Pasban Law College has embraced this responsibility with a seriousness and depth of commitment that sets it apart. The college does not treat fundamental rights as a specialized area of law that a few dedicated public interest lawyers will pursue while the majority go about the business of private practice. Instead, it understands fundamental rights as a dimension of all legal practice, relevant to every lawyer regardless of the area in which they specialize, because every lawyer at some point will face situations in which fundamental rights are at stake and in which the character and preparation they bring to that situation will matter enormously.

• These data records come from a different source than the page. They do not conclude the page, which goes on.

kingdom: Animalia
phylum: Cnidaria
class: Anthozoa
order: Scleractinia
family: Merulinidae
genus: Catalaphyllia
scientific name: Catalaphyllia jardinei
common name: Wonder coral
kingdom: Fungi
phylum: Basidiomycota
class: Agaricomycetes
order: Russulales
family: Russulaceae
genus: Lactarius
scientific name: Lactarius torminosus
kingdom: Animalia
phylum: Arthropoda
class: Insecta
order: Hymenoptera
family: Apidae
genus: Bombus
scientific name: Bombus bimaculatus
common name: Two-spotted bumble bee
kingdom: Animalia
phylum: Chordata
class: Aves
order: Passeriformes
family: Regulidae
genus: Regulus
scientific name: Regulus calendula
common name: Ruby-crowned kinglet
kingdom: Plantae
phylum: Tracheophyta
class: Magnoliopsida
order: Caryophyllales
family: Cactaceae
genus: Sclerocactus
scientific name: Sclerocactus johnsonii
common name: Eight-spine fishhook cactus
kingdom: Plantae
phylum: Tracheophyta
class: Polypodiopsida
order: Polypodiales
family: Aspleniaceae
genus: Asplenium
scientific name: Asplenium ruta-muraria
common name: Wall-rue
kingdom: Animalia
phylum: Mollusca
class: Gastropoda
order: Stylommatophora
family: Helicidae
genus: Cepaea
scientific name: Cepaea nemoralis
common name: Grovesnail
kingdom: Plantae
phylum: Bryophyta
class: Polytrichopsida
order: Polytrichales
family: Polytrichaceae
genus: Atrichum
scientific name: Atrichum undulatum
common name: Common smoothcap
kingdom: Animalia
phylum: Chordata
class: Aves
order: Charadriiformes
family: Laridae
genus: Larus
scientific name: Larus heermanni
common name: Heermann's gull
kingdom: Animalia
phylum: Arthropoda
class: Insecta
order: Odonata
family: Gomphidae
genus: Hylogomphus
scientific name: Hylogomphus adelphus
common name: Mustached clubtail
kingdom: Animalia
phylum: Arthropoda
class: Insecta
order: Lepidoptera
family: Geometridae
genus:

By producing graduates who understand the constitutional framework of fundamental rights thoroughly, who have practical experience in rights-based legal work through clinical programs, who have the ethical commitment and professional courage to take difficult cases and maintain their integrity under pressure, and who understand their professional role as connected to the broader project of building a just and rights-respecting society, Pasban Law College is making a contribution that extends far beyond the walls of its campus and far beyond the careers of its individual graduates.
The fundamental rights challenges facing Pakistan remain substantial. Unlawful detentions, violations of fair trial rights, restrictions on freedom of expression, gender-based discrimination, the vulnerability of minorities, environmental degradation, and the exploitation of labor all represent ongoing failures to meet the constitutional promise. These failures will not be remedied overnight, and they will not be remedied by lawyers alone. But lawyers are indispensable to the remediation process, and law colleges are indispensable to the production of lawyers equal to that task.
Every student who graduates from Pasban Law College and goes on to practice with genuine commitment to fundamental rights is a living expression of the college's mission and a contribution to the long and difficult work of making Pakistan's constitutional promises real for all its citizens. In this sense, the work of Pasban Law College is not merely educational. It is constitutional, civic, and ultimately deeply human, a commitment to the dignity, equality, and freedom of every person who will one day depend on the justice system to protect what they are owed by virtue of their humanity. That is a legacy worth building, and Pasban Law College is building it with dedication, integrity, and a clear sense of purpose.